Task data.
───

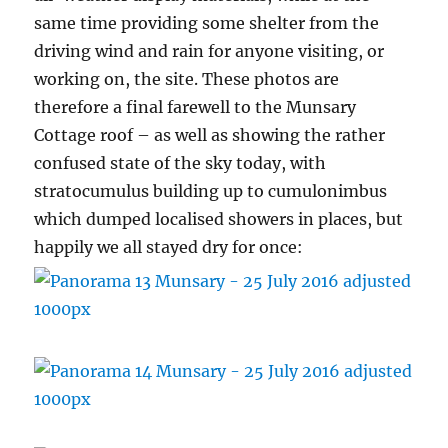
same time providing some shelter from the
driving wind and rain for anyone visiting, or
working on, the site. These photos are
therefore a final farewell to the Munsary
Cottage roof – as well as showing the rather
confused state of the sky today, with
stratocumulus building up to cumulonimbus
which dumped localised showers in places, but
happily we all stayed dry for once:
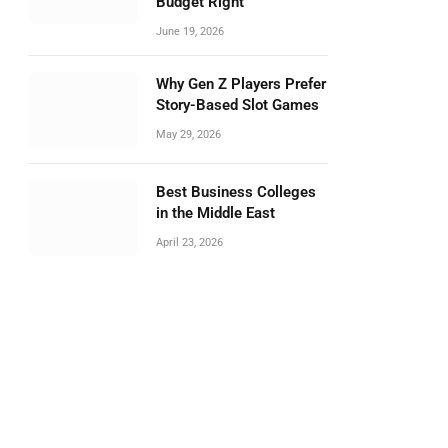
Budget Right
June 19, 2026
Why Gen Z Players Prefer
Story-Based Slot Games
May 29, 2026
Best Business Colleges
in the Middle East
April 23, 2026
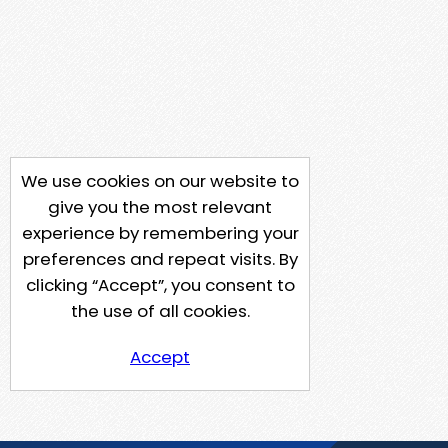
We use cookies on our website to
give you the most relevant
experience by remembering your
preferences and repeat visits. By
clicking “Accept”, you consent to
the use of all cookies.
Accept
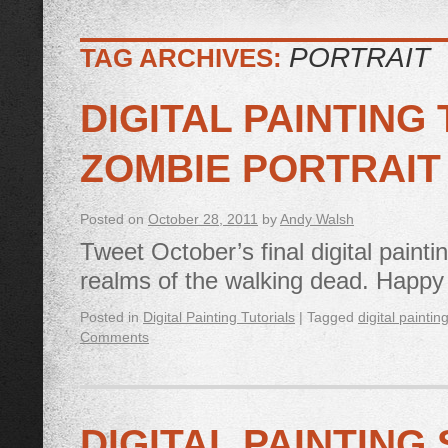
PORTRAIT
TAG ARCHIVES:
DIGITAL PAINTING
ZOMBIE PORTRAIT
Posted on
October 28, 2011
by
Andy Walsh
Tweet October’s final digital paintin
realms of the walking dead. Happ
Posted in
Digital Painting Tutorials
|
Tagged
digital paintin
Comments
DIGITAL PAINTING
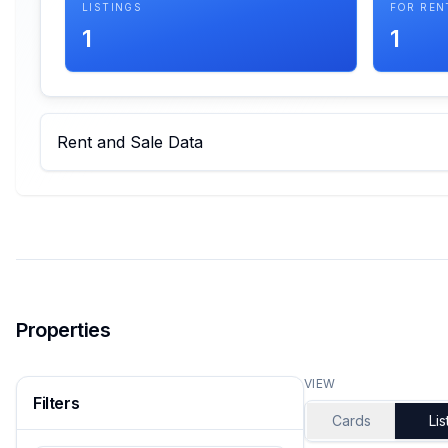
LISTINGS
FOR REN
1
1
Rent and Sale Data
Properties
VIEW
Filters
Cards
Lis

───

Each line from the line containing "you consent to" through the last line above must be written out exactly, and every picture must be omitted.

clicking “Accept”, you consent to
the use of all cookies.
Accept
PORTRAIT
TAG ARCHIVES:
DIGITAL PAINTING
ZOMBIE PORTRAIT
Posted on
October 28, 2011
by
Andy Walsh
Tweet October’s final digital paintin
realms of the walking dead. Happ
Posted in
Digital Painting Tutorials
|
Tagged
digital paintin
Comments
DIGITAL PAINTING
LISTINGS
FOR REN
1
1
Rent and Sale Data
Properties
VIEW
Filters
Cards
Lis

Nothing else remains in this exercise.